Top of Data for review

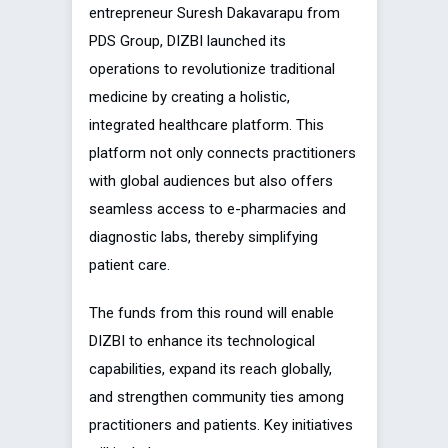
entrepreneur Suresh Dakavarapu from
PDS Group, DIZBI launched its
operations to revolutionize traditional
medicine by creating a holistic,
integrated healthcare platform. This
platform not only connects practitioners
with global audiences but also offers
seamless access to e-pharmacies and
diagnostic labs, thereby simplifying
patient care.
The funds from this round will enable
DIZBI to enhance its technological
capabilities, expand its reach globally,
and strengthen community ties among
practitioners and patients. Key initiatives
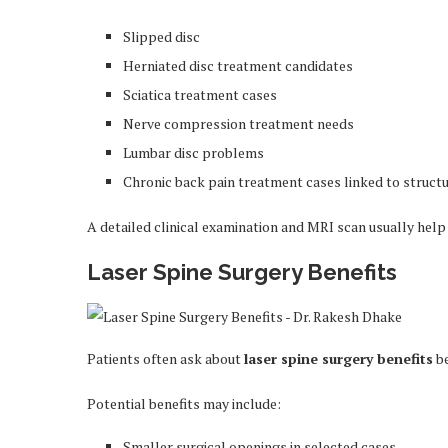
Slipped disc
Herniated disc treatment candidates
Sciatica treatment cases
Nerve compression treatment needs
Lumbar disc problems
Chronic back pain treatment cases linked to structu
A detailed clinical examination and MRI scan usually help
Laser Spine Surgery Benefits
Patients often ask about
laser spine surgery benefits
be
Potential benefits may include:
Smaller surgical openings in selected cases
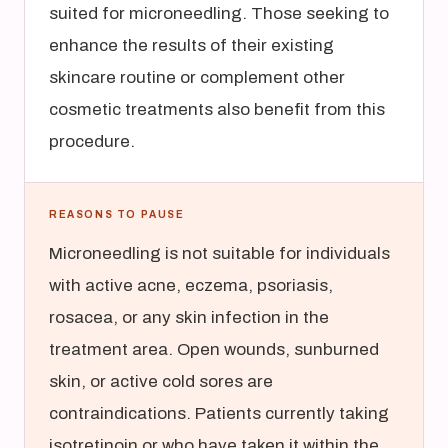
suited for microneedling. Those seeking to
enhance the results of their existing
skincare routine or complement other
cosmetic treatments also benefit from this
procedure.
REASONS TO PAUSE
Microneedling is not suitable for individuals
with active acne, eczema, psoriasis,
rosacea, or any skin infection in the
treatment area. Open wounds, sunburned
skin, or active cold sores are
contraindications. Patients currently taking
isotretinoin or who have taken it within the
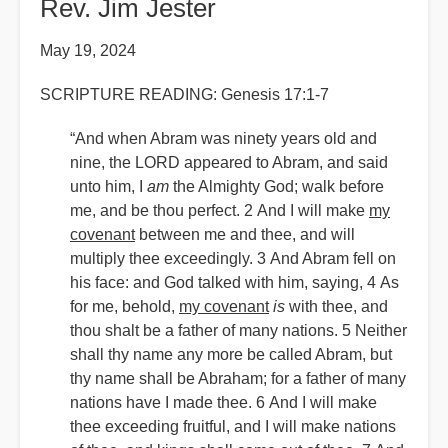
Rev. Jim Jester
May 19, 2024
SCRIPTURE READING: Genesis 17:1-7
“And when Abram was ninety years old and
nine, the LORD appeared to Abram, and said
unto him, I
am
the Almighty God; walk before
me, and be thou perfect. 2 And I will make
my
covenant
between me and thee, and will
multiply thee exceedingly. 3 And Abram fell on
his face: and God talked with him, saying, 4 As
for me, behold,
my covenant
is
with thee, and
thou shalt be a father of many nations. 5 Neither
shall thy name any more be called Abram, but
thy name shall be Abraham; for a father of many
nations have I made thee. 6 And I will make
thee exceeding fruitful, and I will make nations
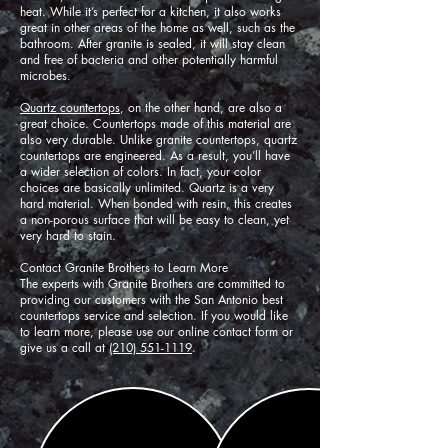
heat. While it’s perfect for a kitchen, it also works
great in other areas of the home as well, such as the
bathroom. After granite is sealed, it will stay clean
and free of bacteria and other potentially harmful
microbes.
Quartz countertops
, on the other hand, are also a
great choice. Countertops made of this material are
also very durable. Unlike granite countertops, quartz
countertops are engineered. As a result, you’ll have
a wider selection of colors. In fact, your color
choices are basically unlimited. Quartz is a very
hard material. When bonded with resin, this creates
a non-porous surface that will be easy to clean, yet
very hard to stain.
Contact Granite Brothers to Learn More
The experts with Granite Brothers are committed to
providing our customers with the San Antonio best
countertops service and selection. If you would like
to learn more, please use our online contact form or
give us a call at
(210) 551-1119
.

Bottom of Data for review

**Your instructions**
Go through the material above and repeat it exactly. Omit the pictures.

**Task solution**
entrepreneur Suresh Dakavarapu from
PDS Group, DIZBI launched its
operations to revolutionize traditional
medicine by creating a holistic,
integrated healthcare platform. This
platform not only connects practitioners
with global audiences but also offers
seamless access to e-pharmacies and
diagnostic labs, thereby simplifying
patient care.
The funds from this round will enable
DIZBI to enhance its technological
capabilities, expand its reach globally,
and strengthen community ties among
practitioners and patients. Key initiatives
Slipped disc
Herniated disc treatment candidates
Sciatica treatment cases
Nerve compression treatment needs
Lumbar disc problems
Chronic back pain treatment cases linked to structu
A detailed clinical examination and MRI scan usually help
Laser Spine Surgery Benefits
Patients often ask about
laser spine surgery benefits
be
Potential benefits may include:
Smaller surgical openings in selected cases
suited for microneedling. Those seeking to
enhance the results of their existing
skincare routine or complement other
cosmetic treatments also benefit from this
procedure.
REASONS TO PAUSE
Microneedling is not suitable for individuals
with active acne, eczema, psoriasis,
rosacea, or any skin infection in the
treatment area. Open wounds, sunburned
skin, or active cold sores are
contraindications. Patients currently taking
isotretinoin or who have taken it within the
Rev. Jim Jester
May 19, 2024
SCRIPTURE READING: Genesis 17:1-7
“And when Abram was ninety years old and
nine, the LORD appeared to Abram, and said
unto him, I
am
the Almighty God; walk before
me, and be thou perfect. 2 And I will make
my
covenant
between me and thee, and will
multiply thee exceedingly. 3 And Abram fell on
his face: and God talked with him, saying, 4 As
for me, behold,
my covenant
is
with thee, and
thou shalt be a father of many nations. 5 Neither
shall thy name any more be called Abram, but
thy name shall be Abraham; for a father of many
nations have I made thee. 6 And I will make
thee exceeding fruitful, and I will make nations
heat. While it’s perfect for a kitchen, it also works
great in other areas of the home as well, such as the
bathroom. After granite is sealed, it will stay clean
and free of bacteria and other potentially harmful
microbes.
Quartz countertops
, on the other hand, are also a
great choice. Countertops made of this material are
also very durable. Unlike granite countertops, quartz
countertops are engineered. As a result, you’ll have
a wider selection of colors. In fact, your color
choices are basically unlimited. Quartz is a very
hard material. When bonded with resin, this creates
a non-porous surface that will be easy to clean, yet
very hard to stain.
Contact Granite Brothers to Learn More
The experts with Granite Brothers are committed to
providing our customers with the San Antonio best
countertops service and selection. If you would like
to learn more, please use our online contact form or
give us a call at
(210) 551-1119
.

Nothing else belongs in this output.